Sanusi, misalnya, ketika menjadi kedi telah mengikuti berbagai kejuaraan amatir, meskipun untuk itu bapaknya sering menjual atau menggadaikan barang se-belum kejuaraan. Maklum, sang bapak hanya bekerja sebagai perawat rumput di Sawangan. Untuk mengikuti kejuaraan golf, uang pendaftaran sekitar Rp 300 ribu dan uang kedi Rp 70 ribu plus tipsnya. ”Belum makan, minum, serta transportasi. Mahal biayanya,” kata Sanusi, yang menjadi asisten pelatih Pelatnas Golf SEA Games lalu.
Namun, perjuangan Sanusi, 32 tahun, pun berbuah manis. Setelah berkali-kali juara di tingkat amatir, tahun 1990 ia masuk Pelatnas. Namun, Sanusi tidak puas hanya sampai di sini. Karena pertandingan di kelas amatir tidak menghasilkan uang, sejak 1994 ia masuk pro.
Meski berkali-kali juara di amatir, persaingan di pro ternyata sangat ketat. Selama karirnya di pro, baru sekali ia juara pertama, yakni di Jagorawi Japan Golf Foundations Open 2001, Mei lalu. Dengan kemenangan tersebut, ia berhak atas uang sebesar Rp 39 juta. Hadiah sebesar itu tidak semuanya disimpan. Bersama pamannya, Maan, Sanusi menggunakan sebagian hadiah itu ke Malaysia guna mengikuti kejuaraan golf di sana.
Generasi di bawah Sanusi ada Indra dan Iin (lihat Empang untuk Golf). Di tingkat junior ada Henry, Alga, Denny, dan Fahmi. Tiga nama terakhir adalah kakak-beradik anak Anam K., pegolf profesional seangkatan Maan yang kini berbisnis peralatan golf. Dukungan Anam membuat Alga dan adik-adiknya mampu mengukir prestasi.
Alga, remaja kelahiran 8 Desember 1983 itu, tahun 1994 mampu berada di enam besar kejuaraan junior tingkat dunia di AS. ”Pertama kali ikut kejuaraan dunia, saya sempat satu turnamen dengan Tiger Wood, tapi beda kelompok umur,” tutur Alga, bangga.
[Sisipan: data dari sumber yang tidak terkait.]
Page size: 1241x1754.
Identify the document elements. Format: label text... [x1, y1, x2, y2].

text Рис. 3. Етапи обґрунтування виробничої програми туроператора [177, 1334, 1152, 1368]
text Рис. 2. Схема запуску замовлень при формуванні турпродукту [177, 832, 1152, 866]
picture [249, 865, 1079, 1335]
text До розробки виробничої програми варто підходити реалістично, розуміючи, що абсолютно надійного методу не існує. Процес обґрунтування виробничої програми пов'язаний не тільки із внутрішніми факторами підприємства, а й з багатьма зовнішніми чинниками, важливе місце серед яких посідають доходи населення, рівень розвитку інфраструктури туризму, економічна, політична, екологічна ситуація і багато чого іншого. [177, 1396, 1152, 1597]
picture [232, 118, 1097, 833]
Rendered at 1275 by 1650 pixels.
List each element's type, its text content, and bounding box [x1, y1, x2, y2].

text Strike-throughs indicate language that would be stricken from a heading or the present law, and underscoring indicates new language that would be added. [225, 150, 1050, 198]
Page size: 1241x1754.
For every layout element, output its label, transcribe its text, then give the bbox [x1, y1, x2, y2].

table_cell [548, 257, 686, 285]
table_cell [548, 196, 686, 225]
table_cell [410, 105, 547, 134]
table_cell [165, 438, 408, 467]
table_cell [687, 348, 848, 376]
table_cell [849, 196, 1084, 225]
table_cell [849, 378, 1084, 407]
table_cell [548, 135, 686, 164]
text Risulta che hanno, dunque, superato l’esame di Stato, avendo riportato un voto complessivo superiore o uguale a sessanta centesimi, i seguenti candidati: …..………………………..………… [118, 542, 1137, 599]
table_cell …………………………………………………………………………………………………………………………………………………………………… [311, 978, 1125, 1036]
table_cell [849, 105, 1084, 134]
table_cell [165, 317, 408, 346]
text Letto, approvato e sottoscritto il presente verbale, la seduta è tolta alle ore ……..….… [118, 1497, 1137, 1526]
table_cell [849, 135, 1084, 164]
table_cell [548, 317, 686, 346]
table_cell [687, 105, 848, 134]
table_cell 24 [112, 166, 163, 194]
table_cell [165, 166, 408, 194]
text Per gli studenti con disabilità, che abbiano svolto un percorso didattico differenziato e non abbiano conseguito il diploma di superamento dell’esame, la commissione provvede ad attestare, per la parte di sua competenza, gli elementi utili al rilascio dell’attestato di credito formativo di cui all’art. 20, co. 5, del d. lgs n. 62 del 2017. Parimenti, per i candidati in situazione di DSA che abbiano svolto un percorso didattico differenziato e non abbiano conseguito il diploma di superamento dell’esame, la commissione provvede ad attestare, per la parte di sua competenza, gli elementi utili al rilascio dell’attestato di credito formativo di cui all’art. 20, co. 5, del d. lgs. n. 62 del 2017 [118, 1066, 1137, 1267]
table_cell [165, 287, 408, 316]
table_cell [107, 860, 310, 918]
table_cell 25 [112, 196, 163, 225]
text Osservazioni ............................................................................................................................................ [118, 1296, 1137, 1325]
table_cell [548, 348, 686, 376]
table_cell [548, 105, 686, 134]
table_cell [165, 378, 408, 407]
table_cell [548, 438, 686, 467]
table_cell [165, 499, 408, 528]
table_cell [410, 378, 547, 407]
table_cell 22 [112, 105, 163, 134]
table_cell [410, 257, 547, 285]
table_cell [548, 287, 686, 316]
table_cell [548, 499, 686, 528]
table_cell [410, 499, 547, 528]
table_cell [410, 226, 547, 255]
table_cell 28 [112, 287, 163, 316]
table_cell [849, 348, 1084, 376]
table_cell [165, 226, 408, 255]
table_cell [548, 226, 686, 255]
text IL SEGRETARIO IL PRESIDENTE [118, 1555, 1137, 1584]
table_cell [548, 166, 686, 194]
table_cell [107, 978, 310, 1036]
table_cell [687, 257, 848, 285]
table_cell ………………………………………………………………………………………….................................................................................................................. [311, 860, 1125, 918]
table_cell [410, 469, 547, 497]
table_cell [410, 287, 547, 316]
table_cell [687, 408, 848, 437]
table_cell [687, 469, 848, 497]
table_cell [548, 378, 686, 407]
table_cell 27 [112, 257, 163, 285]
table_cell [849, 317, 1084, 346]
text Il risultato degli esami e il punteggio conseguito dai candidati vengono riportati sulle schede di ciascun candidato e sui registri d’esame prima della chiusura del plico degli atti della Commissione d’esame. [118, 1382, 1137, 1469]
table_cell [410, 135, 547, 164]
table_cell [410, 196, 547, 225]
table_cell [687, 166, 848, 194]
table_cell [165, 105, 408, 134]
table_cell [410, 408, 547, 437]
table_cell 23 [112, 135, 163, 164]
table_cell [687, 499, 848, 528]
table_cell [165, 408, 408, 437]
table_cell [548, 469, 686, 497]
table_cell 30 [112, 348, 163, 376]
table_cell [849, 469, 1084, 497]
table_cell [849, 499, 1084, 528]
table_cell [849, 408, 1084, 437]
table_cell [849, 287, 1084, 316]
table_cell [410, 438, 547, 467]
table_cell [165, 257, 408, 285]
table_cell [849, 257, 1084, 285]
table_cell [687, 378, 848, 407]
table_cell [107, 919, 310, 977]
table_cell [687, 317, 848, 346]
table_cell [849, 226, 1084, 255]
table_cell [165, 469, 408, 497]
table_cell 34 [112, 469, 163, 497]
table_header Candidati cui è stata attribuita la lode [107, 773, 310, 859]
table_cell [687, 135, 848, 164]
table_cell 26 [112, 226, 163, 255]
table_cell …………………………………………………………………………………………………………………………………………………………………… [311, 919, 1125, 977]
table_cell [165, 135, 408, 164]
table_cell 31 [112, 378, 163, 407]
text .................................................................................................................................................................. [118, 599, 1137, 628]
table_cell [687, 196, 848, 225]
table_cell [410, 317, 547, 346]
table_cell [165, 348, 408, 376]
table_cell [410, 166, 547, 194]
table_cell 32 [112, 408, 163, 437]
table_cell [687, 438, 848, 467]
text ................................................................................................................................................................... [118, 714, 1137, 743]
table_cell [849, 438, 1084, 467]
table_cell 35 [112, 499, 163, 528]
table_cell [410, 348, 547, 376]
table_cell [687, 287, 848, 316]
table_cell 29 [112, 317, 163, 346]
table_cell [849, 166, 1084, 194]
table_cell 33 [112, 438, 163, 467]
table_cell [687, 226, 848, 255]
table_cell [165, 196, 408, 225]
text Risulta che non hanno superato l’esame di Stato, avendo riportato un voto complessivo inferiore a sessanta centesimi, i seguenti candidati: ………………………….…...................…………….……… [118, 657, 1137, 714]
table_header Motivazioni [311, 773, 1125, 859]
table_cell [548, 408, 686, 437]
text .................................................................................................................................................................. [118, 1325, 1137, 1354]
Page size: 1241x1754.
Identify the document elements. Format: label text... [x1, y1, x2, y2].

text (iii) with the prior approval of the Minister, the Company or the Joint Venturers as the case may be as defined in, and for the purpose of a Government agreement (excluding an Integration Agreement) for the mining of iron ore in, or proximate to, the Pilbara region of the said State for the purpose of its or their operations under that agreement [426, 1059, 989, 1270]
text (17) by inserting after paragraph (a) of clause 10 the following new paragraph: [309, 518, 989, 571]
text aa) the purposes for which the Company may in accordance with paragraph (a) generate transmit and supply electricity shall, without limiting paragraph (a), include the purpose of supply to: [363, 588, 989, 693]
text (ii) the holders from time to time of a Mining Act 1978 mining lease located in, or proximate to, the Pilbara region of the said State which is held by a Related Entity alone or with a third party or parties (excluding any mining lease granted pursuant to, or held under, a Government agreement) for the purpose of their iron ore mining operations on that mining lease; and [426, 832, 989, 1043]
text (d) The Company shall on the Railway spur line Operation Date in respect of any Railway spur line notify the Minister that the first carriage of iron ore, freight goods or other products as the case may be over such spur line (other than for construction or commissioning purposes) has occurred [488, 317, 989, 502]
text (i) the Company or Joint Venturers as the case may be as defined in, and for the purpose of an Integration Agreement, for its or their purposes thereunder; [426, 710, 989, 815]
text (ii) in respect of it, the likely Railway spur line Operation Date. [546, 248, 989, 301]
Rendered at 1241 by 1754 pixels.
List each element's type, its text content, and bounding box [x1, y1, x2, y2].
Namun, tidak semua anak Bojongsari mampu mengecap prestasi seperti Iin dan Alga bersaudara. Abdullah, contohnya. Ia beberapa kali sempat mengikuti kejuaraan amatir. Karena belum membuahkan kemenangan, orang tua Abdullah langsung menghentikan dukungannya. ”Bapak sudah enggak punya duit lagi untuk membiayai saya main golf,” katanya sedih.
Begitu banyaknya pegolf yang berasal dari Bojongsari membuat setiap kejuaraan golf ibarat kejuaraan antar-RT bagi mereka. Sebab, dalam satu kejuaraan, pasti lebih dari 10 pegolf yang berasal dari Bojongsari. Kalau kejuaraannya di luar Jakarta, mereka berangkat bersama-sama. ”Kita naik kereta, menginap di hotel yang sama. Satu kamar ada yang bertiga. Biar irit,” kata Sanusi.
Gairah di ”kampung golf” itu merupakan hal yang menggembirakan bagi Sekretaris Jenderal Persatuan Golf Indonesia (PGI), Kusnan Ismukanto. Menurut dia, kebijakan Padang Golf Sawangan yang membolehkan warga sekitar bermain golf di lapangannya sesuai dengan keinginan PGI. ”Kita bahkan menganjurkan agar lebih banyak lagi pengelola lapangan yang begitu,” kata Kusnan.
Kusnan tentu benar. Sebab, selain kebijakan itu memperluas ketersediaan atlet berbakat, juga bisa menghindari kejadian yang dialami Padang Golf Cimacan, Puncak, Jawa Barat. Di Cimacan, warga mencangkuli lapangan golf untuk nafkah.